Sometimes other ingredients are added, but they don’t need to be for it to be a rich gravy to ladle over chicken and mashed potatoes. I like to add a little sautéed onion, which makes most savory dishes better. You can add mushrooms, chopped giblets, or whatever strikes your fancy.
While you could thicken the gravy with a slurry of cornstarch, I think a gravy thickened with flour has a better texture and is generally more satisfying (partly because of the flour and partly because the flour has to be mixed with butter or fat from cooking the bird). Smaller amounts of stock can be thickened with beurre manié, butter into which flour has been kneaded. Larger amounts benefit from a roux, in which you cook the flour in the butter rather than just kneading them together. The point of combining the fat and the flour is to coat the granules of flour so that that the flour won’t clump as it expands to do its thickening work. (But I’ve seen chef Jean-Georges Vongerichten simply sprinkle flour directly into cold coffee to thicken a duck stew, so even the fat isn’t strictly necessary.) The fat can be butter, with a roux made separate from what you’re cooking, or the roux can be made in the roasting pan using the fat from the bird.

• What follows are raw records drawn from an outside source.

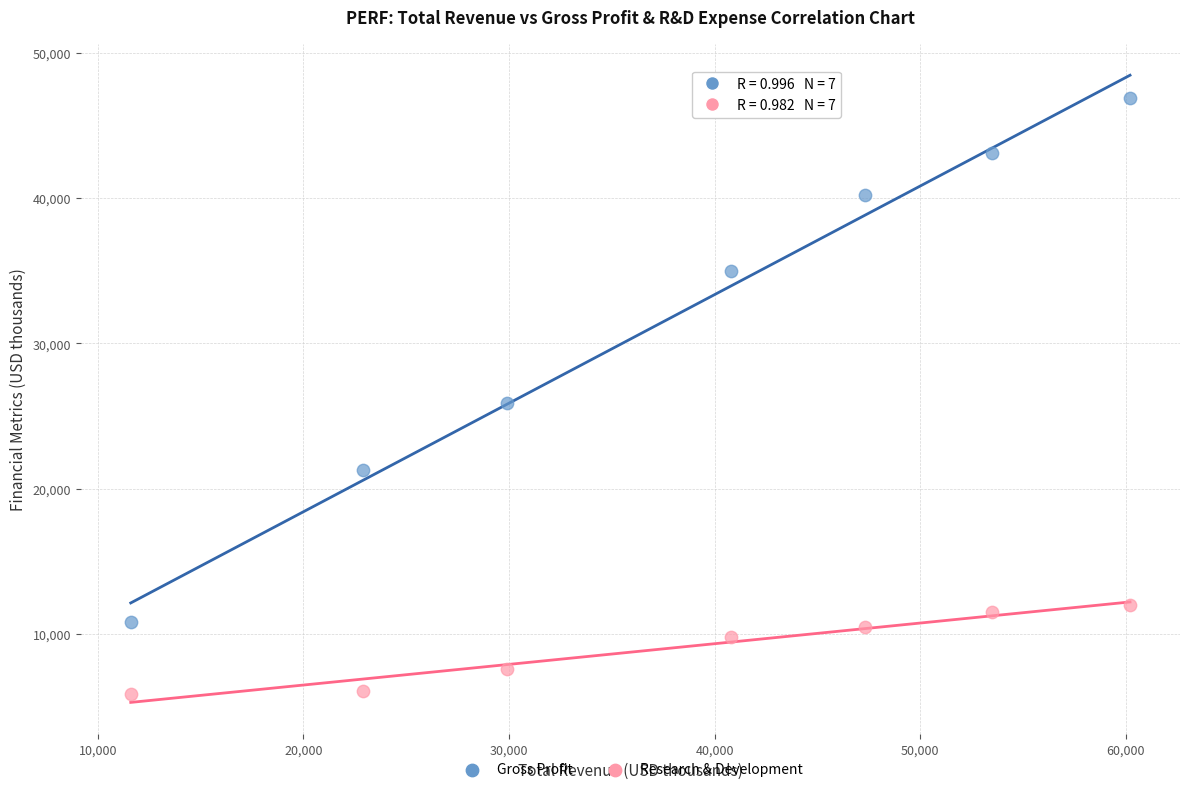

In the Gross Profit series, what Y value is closest to 28850?

25900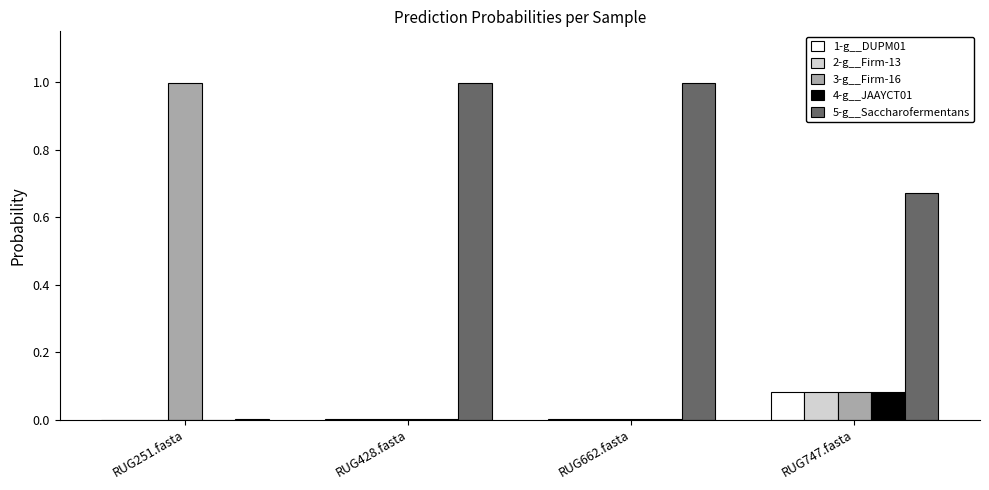

True or false: 2-g__Firm-13 has a value of 0.0 at RUG662.fasta.

True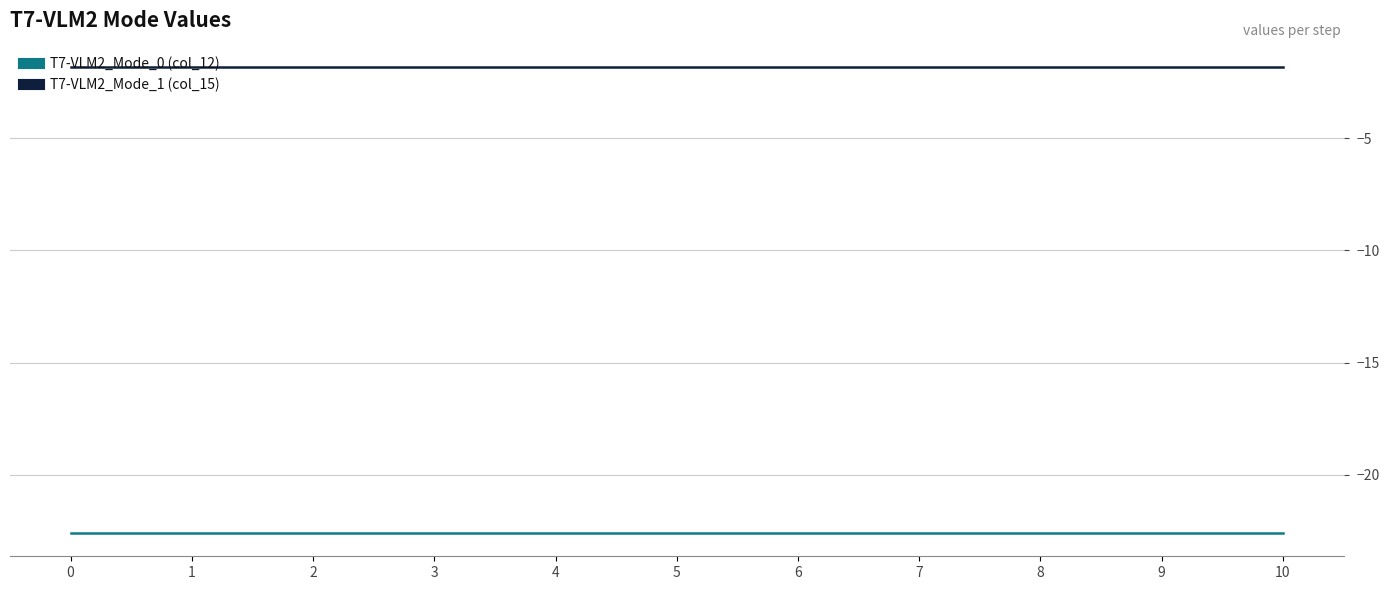

True or false: T7-VLM2_Mode_0 (col_12) and T7-VLM2_Mode_1 (col_15) intersect in this chart.

False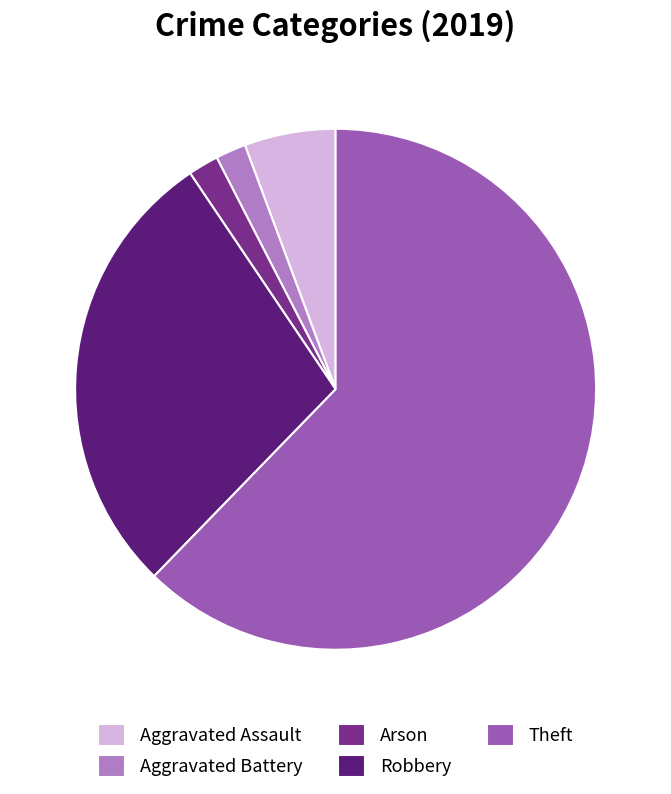

Is it true that Aggravated Assault is 1% of the pie?

False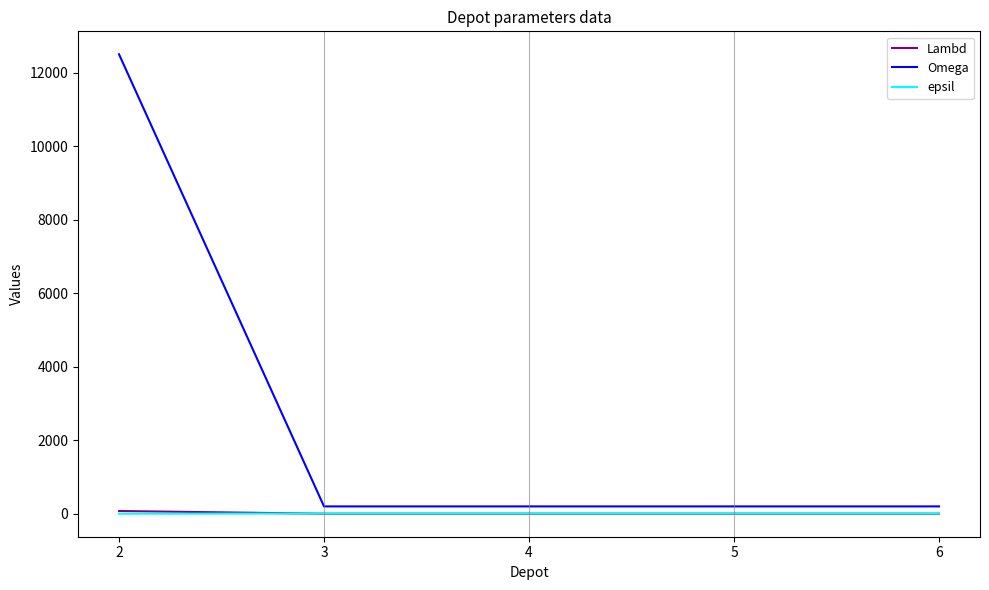

How many values in the Lambd series exceed 1?

1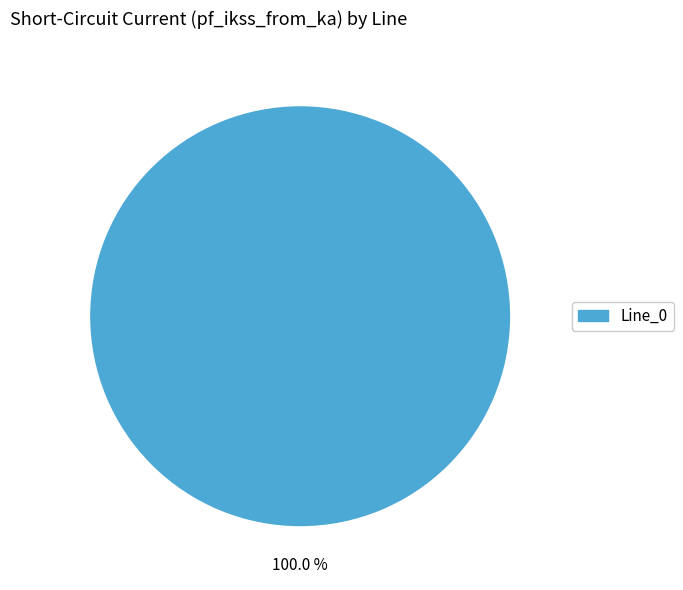

Does any single category account for the majority?

Yes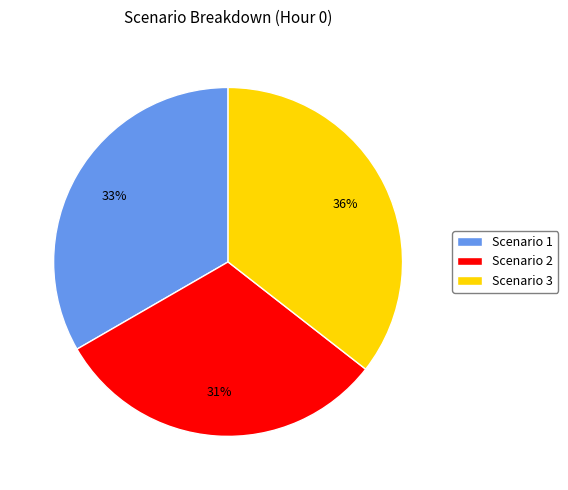

To the nearest percent, what is the difference between the Scenario 2 and Scenario 1 slice percentages?

2%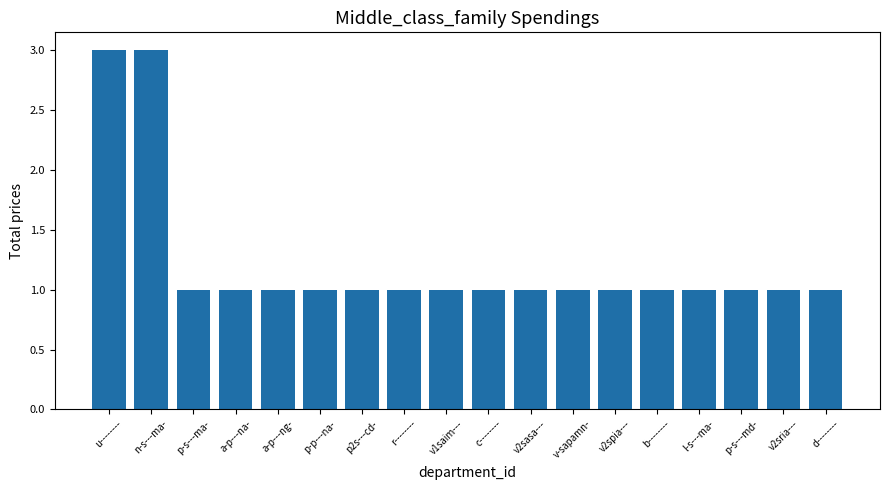

Approximately how many times larger is the value at p-s---md- compared to d--------?

1.0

Melt the butter in a small saucepan over medium-high heat. Add the onion and hit it with a three-finger pinch of salt. Stir to coat the onion with the melting butter and continue to cook until the onion is translucent.
Add the flour and stir so that it becomes coated with the fat. Continue cooking until the flour smells like pie crust.
Whisk in the stock, stirring and dragging a flat-edged spoon across the bottom to keep the flour from sticking. The stock will thicken as it comes to a simmer. Taste and, if desired, add a pinch more salt.
You can use the gravy right away or, for a more refined gravy, you can pull the pan to the edge of the burner and lower the heat till it’s at a light simmer on just one side of the pan. Let it cook this way for 20 to 30 minutes, skimming the foam and skin that forms on the cool side of the pan.